> _CONSEGNA_: Restituisci senza alcuna modifica tutte le righe riportate di seguito.

> _RIGHE ESTRATTE_:
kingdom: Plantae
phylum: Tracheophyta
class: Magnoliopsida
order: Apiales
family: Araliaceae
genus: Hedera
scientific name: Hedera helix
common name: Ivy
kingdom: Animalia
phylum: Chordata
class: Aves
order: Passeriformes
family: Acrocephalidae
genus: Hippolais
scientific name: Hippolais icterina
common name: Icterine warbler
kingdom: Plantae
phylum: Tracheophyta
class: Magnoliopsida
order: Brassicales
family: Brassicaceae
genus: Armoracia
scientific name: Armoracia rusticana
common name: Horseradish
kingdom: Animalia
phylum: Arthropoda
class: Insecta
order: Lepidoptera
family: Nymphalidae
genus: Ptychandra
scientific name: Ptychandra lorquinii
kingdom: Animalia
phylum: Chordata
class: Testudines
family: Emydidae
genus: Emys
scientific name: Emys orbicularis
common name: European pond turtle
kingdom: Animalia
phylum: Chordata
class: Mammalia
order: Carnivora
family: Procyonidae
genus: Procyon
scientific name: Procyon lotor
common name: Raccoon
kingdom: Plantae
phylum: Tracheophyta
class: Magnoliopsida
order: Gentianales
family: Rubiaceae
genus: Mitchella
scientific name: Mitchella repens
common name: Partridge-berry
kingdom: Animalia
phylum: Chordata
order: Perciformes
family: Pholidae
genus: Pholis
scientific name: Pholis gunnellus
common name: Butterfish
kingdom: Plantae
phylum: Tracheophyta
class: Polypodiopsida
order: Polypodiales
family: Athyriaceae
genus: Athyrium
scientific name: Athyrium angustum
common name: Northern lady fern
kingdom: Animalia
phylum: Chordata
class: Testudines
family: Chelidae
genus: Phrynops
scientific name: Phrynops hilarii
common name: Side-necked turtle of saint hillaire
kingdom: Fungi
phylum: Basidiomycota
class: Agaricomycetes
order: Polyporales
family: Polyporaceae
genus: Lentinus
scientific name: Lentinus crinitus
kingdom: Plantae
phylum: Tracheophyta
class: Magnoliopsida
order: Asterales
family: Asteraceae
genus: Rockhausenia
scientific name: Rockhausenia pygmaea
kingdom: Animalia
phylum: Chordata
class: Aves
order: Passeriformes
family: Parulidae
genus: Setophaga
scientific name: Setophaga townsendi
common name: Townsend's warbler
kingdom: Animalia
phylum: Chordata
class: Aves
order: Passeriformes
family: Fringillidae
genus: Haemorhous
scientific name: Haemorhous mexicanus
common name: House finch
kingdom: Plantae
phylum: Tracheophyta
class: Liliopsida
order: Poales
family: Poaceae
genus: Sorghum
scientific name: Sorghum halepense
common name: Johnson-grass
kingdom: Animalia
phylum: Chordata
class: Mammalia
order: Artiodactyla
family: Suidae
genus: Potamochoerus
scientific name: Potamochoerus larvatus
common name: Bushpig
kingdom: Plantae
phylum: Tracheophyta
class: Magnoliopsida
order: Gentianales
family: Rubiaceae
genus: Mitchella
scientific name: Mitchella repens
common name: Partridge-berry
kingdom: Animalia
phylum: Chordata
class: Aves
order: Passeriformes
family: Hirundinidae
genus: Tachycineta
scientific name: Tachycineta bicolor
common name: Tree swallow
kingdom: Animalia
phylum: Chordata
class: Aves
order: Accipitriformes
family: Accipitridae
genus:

> _SOLUZIONE_:
kingdom: Plantae
phylum: Tracheophyta
class: Magnoliopsida
order: Apiales
family: Araliaceae
genus: Hedera
scientific name: Hedera helix
common name: Ivy
kingdom: Animalia
phylum: Chordata
class: Aves
order: Passeriformes
family: Acrocephalidae
genus: Hippolais
scientific name: Hippolais icterina
common name: Icterine warbler
kingdom: Plantae
phylum: Tracheophyta
class: Magnoliopsida
order: Brassicales
family: Brassicaceae
genus: Armoracia
scientific name: Armoracia rusticana
common name: Horseradish
kingdom: Animalia
phylum: Arthropoda
class: Insecta
order: Lepidoptera
family: Nymphalidae
genus: Ptychandra
scientific name: Ptychandra lorquinii
kingdom: Animalia
phylum: Chordata
class: Testudines
family: Emydidae
genus: Emys
scientific name: Emys orbicularis
common name: European pond turtle
kingdom: Animalia
phylum: Chordata
class: Mammalia
order: Carnivora
family: Procyonidae
genus: Procyon
scientific name: Procyon lotor
common name: Raccoon
kingdom: Plantae
phylum: Tracheophyta
class: Magnoliopsida
order: Gentianales
family: Rubiaceae
genus: Mitchella
scientific name: Mitchella repens
common name: Partridge-berry
kingdom: Animalia
phylum: Chordata
order: Perciformes
family: Pholidae
genus: Pholis
scientific name: Pholis gunnellus
common name: Butterfish
kingdom: Plantae
phylum: Tracheophyta
class: Polypodiopsida
order: Polypodiales
family: Athyriaceae
genus: Athyrium
scientific name: Athyrium angustum
common name: Northern lady fern
kingdom: Animalia
phylum: Chordata
class: Testudines
family: Chelidae
genus: Phrynops
scientific name: Phrynops hilarii
common name: Side-necked turtle of saint hillaire
kingdom: Fungi
phylum: Basidiomycota
class: Agaricomycetes
order: Polyporales
family: Polyporaceae
genus: Lentinus
scientific name: Lentinus crinitus
kingdom: Plantae
phylum: Tracheophyta
class: Magnoliopsida
order: Asterales
family: Asteraceae
genus: Rockhausenia
scientific name: Rockhausenia pygmaea
kingdom: Animalia
phylum: Chordata
class: Aves
order: Passeriformes
family: Parulidae
genus: Setophaga
scientific name: Setophaga townsendi
common name: Townsend's warbler
kingdom: Animalia
phylum: Chordata
class: Aves
order: Passeriformes
family: Fringillidae
genus: Haemorhous
scientific name: Haemorhous mexicanus
common name: House finch
kingdom: Plantae
phylum: Tracheophyta
class: Liliopsida
order: Poales
family: Poaceae
genus: Sorghum
scientific name: Sorghum halepense
common name: Johnson-grass
kingdom: Animalia
phylum: Chordata
class: Mammalia
order: Artiodactyla
family: Suidae
genus: Potamochoerus
scientific name: Potamochoerus larvatus
common name: Bushpig
kingdom: Plantae
phylum: Tracheophyta
class: Magnoliopsida
order: Gentianales
family: Rubiaceae
genus: Mitchella
scientific name: Mitchella repens
common name: Partridge-berry
kingdom: Animalia
phylum: Chordata
class: Aves
order: Passeriformes
family: Hirundinidae
genus: Tachycineta
scientific name: Tachycineta bicolor
common name: Tree swallow
kingdom: Animalia
phylum: Chordata
class: Aves
order: Accipitriformes
family: Accipitridae
genus:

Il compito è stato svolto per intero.